Can’t let go of his / her own ideas. If you can’t ever accept that someone can have a better idea than you do, you need to write alone. I have written with people who never liked any ideas I had and I got the distinct impression that my role for the day was to tell them how great they were. That is not a co-write session. That’s a praise session. And those writers don’t need me or any other actual writer. They just need someone to praise them, and that someone literally can be anyone. Good co-writers listen well, and they can let go of an idea if a better one comes along. A great line can kill a song if it doesn’t work in context. Let go of any sacred cows and let the song to be the king. Do whatever is best to serve the song in every instance.
Doesn’t contribute. I have cuts with co-writers who only contributed one line to the song, but they tried hard and participated all day long. That’s fine. What’s not cool is a co-writer who is on the phone or the Internet all day and is never really engaged in the process. Basically, the type of co-writer who is sitting there and exists in the room physically but it’s just physically! This happens more than you would imagine. Stay engaged and throw out ideas. Even if they are bad, they may spark the right idea from someone else. At least you are “trying” to contribute. If it works or not is another matter but trying to contribute is the minimum you can do.
He / She is in awe of your success. Co-writes where one person is in awe of the other turn into fan club sessions. Nothing really gets done because one person is afraid to challenge the other. You are not going to tell someone you are in awe of that their line is no good or their melody is boring. Tell yourself that you deserve to be in the room and that you have something too contribute. If you can’t make yourself believe that, you are probably not ready for this co-write yet.

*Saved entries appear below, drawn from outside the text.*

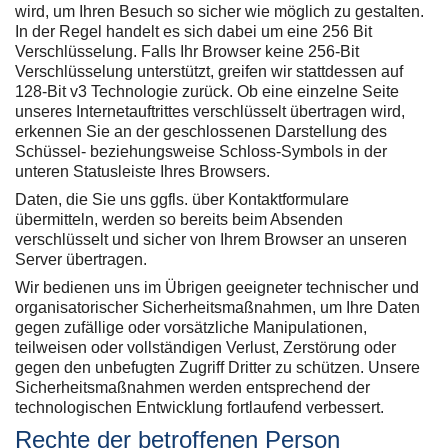
wird, um Ihren Besuch so sicher wie möglich zu gestalten.
In der Regel handelt es sich dabei um eine 256 Bit
Verschlüsselung. Falls Ihr Browser keine 256-Bit
Verschlüsselung unterstützt, greifen wir stattdessen auf
128-Bit v3 Technologie zurück. Ob eine einzelne Seite
unseres Internetauftrittes verschlüsselt übertragen wird,
erkennen Sie an der geschlossenen Darstellung des
Schüssel- beziehungsweise Schloss-Symbols in der
unteren Statusleiste Ihres Browsers.
Daten, die Sie uns ggfls. über Kontaktformulare
übermitteln, werden so bereits beim Absenden
verschlüsselt und sicher von Ihrem Browser an unseren
Server übertragen.
Wir bedienen uns im Übrigen geeigneter technischer und
organisatorischer Sicherheitsmaßnahmen, um Ihre Daten
gegen zufällige oder vorsätzliche Manipulationen,
teilweisen oder vollständigen Verlust, Zerstörung oder
gegen den unbefugten Zugriff Dritter zu schützen. Unsere
Sicherheitsmaßnahmen werden entsprechend der
technologischen Entwicklung fortlaufend verbessert.
Rechte der betroffenen Person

Continually calls or emails to ask about the song after you finish the co-write. It’s hard to be a new writer and not get any feedback from your song, but you don’t want to ruin your writing relationship with a great co-writer by bugging them to death about the song. If the song gets put on hold or gets cut, they definitely will tell you. If not, there is nothing to tell you. Trust that your co-writer will let you know if something happens with your song. Until then, take a deep breathe, and work on the next song. Collaboration with another writer is a relationship you want to treat with respect. Be sure the song belongs to your co-writer as much as it belongs to you, and they will try to get the song to go somewhere as much as you would. Keep asking has no result other than irritating your co-writer and making them not want to write with you anymore!